We love longtime Ypsi/Ann Arbor resident Fred Thomas' new record, All Are Saved, so much we had to ask him about some of the songs.
Metro Times: Let's start with the first song, "Every Song Sung to a Dog." Why are there steel drums for the first sound of your album?
Fred Thomas: It's actually a guitar being run through a pitch shifter and an Echoplex, trying to sound like a steel drum, but by and for people who hate the sound of steel drums. A copy of a copy — ends up being something totally different!
MT: What the hell is "When They Built the Schools" about?

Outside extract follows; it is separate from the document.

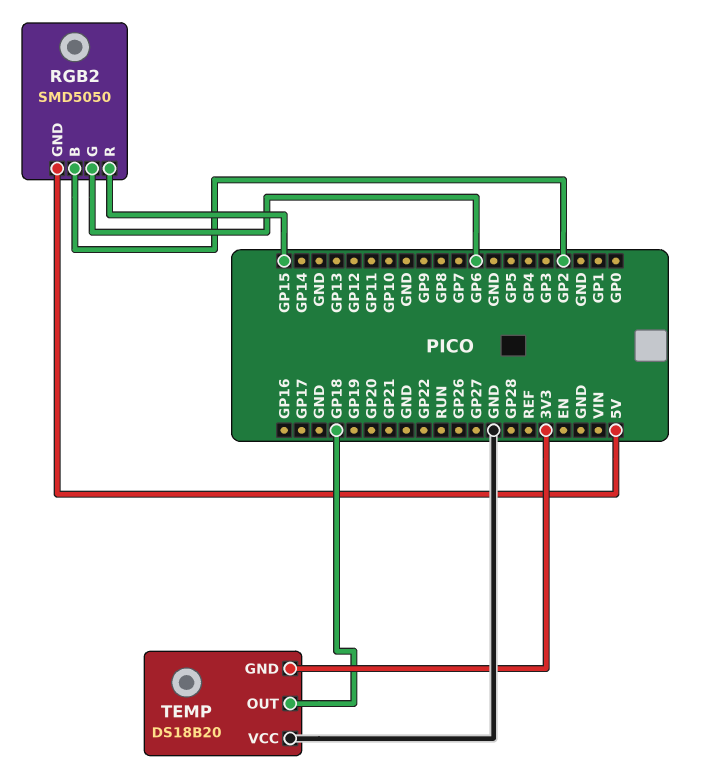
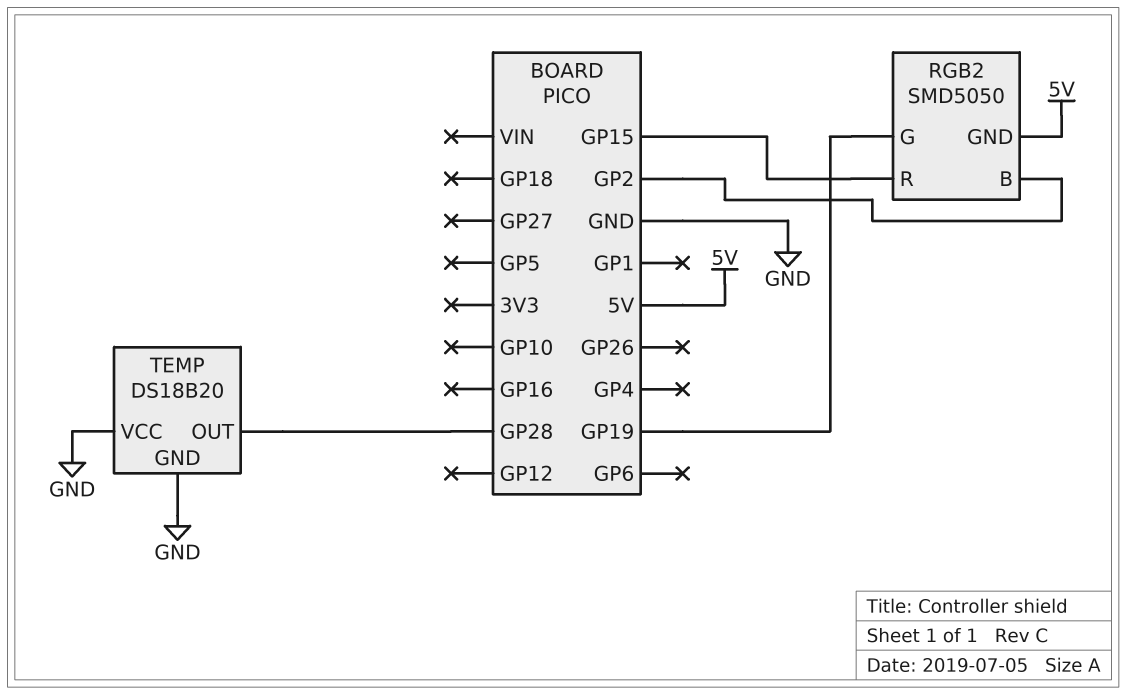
RGB2 pin G: GP6 -> GP19
TEMP pin GND: 3V3 -> GND
TEMP pin OUT: GP18 -> GP28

Thomas: This is a song about how falling in love can revert you back to your baseline feelings, your original self, the person you've been since you were born and always will be. It's so beautiful to remember yourself.
MT: Wait, isn't "Monster Movie" already the title for something I like already?
Thomas: Yeah, pretty sure there's a Blue Öyster Cult record called Monster Movie. Just kidding!
MT: If "Bad Blood" were an ice cream flavor, which one would it be (it's cool if it's vegan)?
Thomas: Probably a sour flavor that eventually just gets thrown out after sitting in the freezer for six months. Brambleberry?
MT: "Unfading Flower" — what's your favorite thing about this song?
Thomas: This song feels to me the same way that 1995 movie Kicking and Screaming does. It's about college, or getting a little bit older, or something? But mostly it's in between feelings and kind of pleasantly gray.
MT: "Bed Bugs" reminds me I wanted to ask who are your top three literary influences, because your song titles are the best.
Thomas: Thank you! Anne Carson, John Donne, Jae Choi. Mostly poets.
MT: And finally, "Expo." If you listen to this as if you didn't write it, what do you think about it?
Thomas: It's a little irritating, to be honest. Probably really fun to play but sort of bombastic in an overbearing way. Sounds like Ani DiFranco playing with Bloc Party, which seems horrible, but it's probably just OK.